WORK ITEM: Write out, word for word, every line in the data below from the one containing "娠、蠢、震、戁、妯、骚、感、讹、蹶，动也。" to the one containing "## 🎯 **RESEARCH OBJECTIVE**", both of them included.

***** DATA PROVIDED

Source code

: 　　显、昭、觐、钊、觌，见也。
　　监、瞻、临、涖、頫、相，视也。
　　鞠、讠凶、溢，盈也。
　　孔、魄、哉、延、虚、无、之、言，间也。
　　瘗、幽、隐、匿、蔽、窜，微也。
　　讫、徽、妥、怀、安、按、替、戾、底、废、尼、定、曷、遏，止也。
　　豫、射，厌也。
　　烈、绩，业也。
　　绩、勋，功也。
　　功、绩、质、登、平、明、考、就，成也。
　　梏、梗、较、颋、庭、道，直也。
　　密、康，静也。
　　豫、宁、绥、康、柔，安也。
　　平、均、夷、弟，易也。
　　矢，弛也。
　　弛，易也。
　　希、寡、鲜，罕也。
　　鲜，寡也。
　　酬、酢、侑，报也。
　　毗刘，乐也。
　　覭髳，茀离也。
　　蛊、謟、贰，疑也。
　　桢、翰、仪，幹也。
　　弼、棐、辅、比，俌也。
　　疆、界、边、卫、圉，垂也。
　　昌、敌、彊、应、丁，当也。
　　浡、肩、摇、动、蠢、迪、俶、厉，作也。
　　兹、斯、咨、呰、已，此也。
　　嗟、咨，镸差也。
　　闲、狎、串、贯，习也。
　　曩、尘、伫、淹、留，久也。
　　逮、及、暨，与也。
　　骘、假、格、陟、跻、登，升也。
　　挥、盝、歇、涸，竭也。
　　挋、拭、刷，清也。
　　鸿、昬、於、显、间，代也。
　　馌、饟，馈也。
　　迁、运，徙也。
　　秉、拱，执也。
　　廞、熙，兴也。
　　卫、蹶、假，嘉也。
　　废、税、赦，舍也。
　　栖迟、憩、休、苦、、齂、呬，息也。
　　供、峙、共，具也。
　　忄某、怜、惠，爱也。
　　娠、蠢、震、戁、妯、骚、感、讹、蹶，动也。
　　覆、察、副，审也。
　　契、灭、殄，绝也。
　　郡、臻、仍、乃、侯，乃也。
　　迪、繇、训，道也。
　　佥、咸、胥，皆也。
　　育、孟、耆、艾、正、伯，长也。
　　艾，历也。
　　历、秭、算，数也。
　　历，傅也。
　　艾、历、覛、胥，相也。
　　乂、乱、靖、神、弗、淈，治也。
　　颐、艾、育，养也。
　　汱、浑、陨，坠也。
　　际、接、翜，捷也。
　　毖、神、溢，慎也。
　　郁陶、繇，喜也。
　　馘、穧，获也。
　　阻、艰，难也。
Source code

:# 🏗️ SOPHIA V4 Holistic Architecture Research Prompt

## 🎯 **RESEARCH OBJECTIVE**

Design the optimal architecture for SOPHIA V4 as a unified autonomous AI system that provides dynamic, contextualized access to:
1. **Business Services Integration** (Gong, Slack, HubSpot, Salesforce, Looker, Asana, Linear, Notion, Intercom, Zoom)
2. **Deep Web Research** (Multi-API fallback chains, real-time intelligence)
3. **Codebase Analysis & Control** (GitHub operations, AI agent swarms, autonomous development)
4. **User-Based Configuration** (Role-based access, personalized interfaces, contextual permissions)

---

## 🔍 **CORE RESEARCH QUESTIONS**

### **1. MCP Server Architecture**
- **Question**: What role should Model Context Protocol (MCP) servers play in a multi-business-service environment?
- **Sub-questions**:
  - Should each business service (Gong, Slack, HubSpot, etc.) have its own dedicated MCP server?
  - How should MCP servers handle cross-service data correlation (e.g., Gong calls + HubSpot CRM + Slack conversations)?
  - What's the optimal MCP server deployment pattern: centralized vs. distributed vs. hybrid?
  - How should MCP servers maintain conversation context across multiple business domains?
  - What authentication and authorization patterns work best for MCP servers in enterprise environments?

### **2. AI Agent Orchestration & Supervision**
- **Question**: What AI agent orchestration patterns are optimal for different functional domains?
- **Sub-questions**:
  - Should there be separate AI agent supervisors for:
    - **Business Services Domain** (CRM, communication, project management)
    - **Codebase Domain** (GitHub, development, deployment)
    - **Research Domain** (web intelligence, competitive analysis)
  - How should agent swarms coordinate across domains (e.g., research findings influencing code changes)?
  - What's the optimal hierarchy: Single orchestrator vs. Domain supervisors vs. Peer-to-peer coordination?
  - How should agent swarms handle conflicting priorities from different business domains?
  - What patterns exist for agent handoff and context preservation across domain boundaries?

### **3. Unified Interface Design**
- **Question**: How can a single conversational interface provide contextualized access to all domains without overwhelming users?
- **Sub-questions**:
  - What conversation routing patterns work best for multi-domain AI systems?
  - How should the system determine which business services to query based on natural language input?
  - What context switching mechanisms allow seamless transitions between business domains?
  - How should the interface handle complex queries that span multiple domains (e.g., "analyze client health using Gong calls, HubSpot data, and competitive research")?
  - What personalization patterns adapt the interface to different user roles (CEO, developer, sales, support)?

**********

YOUR RESPONSE:
　　娠、蠢、震、戁、妯、骚、感、讹、蹶，动也。
　　覆、察、副，审也。
　　契、灭、殄，绝也。
　　郡、臻、仍、乃、侯，乃也。
　　迪、繇、训，道也。
　　佥、咸、胥，皆也。
　　育、孟、耆、艾、正、伯，长也。
　　艾，历也。
　　历、秭、算，数也。
　　历，傅也。
　　艾、历、覛、胥，相也。
　　乂、乱、靖、神、弗、淈，治也。
　　颐、艾、育，养也。
　　汱、浑、陨，坠也。
　　际、接、翜，捷也。
　　毖、神、溢，慎也。
　　郁陶、繇，喜也。
　　馘、穧，获也。
　　阻、艰，难也。
Source code

:# 🏗️ SOPHIA V4 Holistic Architecture Research Prompt

## 🎯 **RESEARCH OBJECTIVE**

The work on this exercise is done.